In the story as it is preserved, the chief narrators are different bards called "Sutas". A class of people called Sutas, representing the illegitimate progeny of the Kshatriyas (the warrior caste), performed various functions at the courts. They were counsellors and friends of kings, charioteers and also bards. Some of them moved from place to place, where ever they knew people were likely to assemble and told their stories which were mainly exploits of love and adventure of ancient and ruling kings and princes. A book in many respects like the Mahabharata was the Ramayana a narrative sung from place to place. Out of these grew a later type of literature called the "Puranas" (Purana = ancient = the story of the past). These besides the stories of barious Kshatriya dynasties, contianed cosmologies, cosmogonies and a lot of didactic matter. The narrators of the Puranas were also Sutas. The Mahabharata, the Ramayana and the Puranas have been given a special name by a Dr. S.V Ketkar, who called it the Sauta literature, that is literature belonging to the Sutas, preserved and sung by the sutas and perhaps largely composed by them.

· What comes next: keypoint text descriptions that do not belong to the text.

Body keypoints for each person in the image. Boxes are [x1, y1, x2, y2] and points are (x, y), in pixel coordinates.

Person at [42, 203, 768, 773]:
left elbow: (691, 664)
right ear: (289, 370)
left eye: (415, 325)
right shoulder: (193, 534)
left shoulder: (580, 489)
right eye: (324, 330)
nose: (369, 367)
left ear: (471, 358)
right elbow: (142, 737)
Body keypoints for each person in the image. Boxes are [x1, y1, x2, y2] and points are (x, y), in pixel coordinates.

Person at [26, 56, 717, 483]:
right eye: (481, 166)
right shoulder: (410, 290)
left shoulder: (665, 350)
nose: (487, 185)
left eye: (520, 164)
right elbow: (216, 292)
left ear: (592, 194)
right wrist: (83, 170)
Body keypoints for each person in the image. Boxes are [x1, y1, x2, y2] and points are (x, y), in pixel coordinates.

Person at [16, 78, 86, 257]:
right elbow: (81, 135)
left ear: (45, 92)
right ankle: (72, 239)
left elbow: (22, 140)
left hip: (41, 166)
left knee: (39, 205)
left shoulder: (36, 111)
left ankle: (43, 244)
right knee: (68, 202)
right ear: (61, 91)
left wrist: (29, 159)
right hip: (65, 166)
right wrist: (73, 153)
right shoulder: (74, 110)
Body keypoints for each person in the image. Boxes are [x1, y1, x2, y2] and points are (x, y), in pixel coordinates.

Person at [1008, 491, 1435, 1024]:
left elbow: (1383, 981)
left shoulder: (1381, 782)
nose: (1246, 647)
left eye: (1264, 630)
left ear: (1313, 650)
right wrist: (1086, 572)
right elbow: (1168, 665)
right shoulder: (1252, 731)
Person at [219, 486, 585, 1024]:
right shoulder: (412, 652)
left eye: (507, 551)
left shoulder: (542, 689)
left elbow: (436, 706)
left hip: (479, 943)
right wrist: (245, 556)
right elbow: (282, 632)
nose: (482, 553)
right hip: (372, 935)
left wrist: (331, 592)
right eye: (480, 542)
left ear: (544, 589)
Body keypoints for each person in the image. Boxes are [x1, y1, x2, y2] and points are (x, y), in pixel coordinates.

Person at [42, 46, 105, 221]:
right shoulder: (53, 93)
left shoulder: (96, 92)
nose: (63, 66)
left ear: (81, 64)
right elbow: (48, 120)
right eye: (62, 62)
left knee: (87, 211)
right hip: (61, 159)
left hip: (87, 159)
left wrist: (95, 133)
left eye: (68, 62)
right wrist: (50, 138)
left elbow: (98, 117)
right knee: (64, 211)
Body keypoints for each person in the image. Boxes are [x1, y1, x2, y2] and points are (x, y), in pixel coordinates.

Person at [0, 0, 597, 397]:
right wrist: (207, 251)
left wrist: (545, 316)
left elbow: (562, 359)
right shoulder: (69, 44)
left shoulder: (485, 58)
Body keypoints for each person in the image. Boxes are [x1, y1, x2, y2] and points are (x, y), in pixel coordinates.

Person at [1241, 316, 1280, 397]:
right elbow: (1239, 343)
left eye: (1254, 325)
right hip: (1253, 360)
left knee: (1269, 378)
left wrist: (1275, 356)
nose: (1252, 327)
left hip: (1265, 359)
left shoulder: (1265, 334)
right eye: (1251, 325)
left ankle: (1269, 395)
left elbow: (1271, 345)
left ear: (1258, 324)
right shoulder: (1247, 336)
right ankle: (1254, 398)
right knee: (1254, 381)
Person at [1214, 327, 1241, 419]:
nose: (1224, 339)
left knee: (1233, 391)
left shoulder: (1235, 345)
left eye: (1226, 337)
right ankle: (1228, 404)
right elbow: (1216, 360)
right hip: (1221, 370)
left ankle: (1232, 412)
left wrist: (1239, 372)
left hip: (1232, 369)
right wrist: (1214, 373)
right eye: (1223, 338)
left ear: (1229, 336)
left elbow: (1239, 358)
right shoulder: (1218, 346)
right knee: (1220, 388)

This literature embodied the secular and political traditions of Sanskrit literature as against another branch which is called Mantra. Mantra in Sanskrit means a hymn or magical formula. Mantra literature embodied hymns to gods, magical verses (as in the Rigveda and Atharvaveda), descriptions of rituals and the uses of hymns in ritual in addition to minute details of various sacrifices(as in the Yajurveda). There was also philosophical and esoteric discourse (as in the Upanishads and Aranyakas)

The gist of the rest in Avy's words : The Mahabharata later went from the Sutas into the hands of the Brahmans (priestly caste), who became jealous custodians of the literature and added to the originals as they pleased. But the additions (in Mahabharata) are so crude and out of context to the original story they can be detected easily. The mode of narration of the Mahabharata became the standard for some kinds of story literature in Sanskrit. This mode consists of stories within stories and the thread of the main story is taken up after many such narrations (rather like AWAD). Sometimes the main story seems almost forgotten or lost but then is taken up again. Readers of Arabian nights know this form which was apparently borrowed from the Mahabharata model.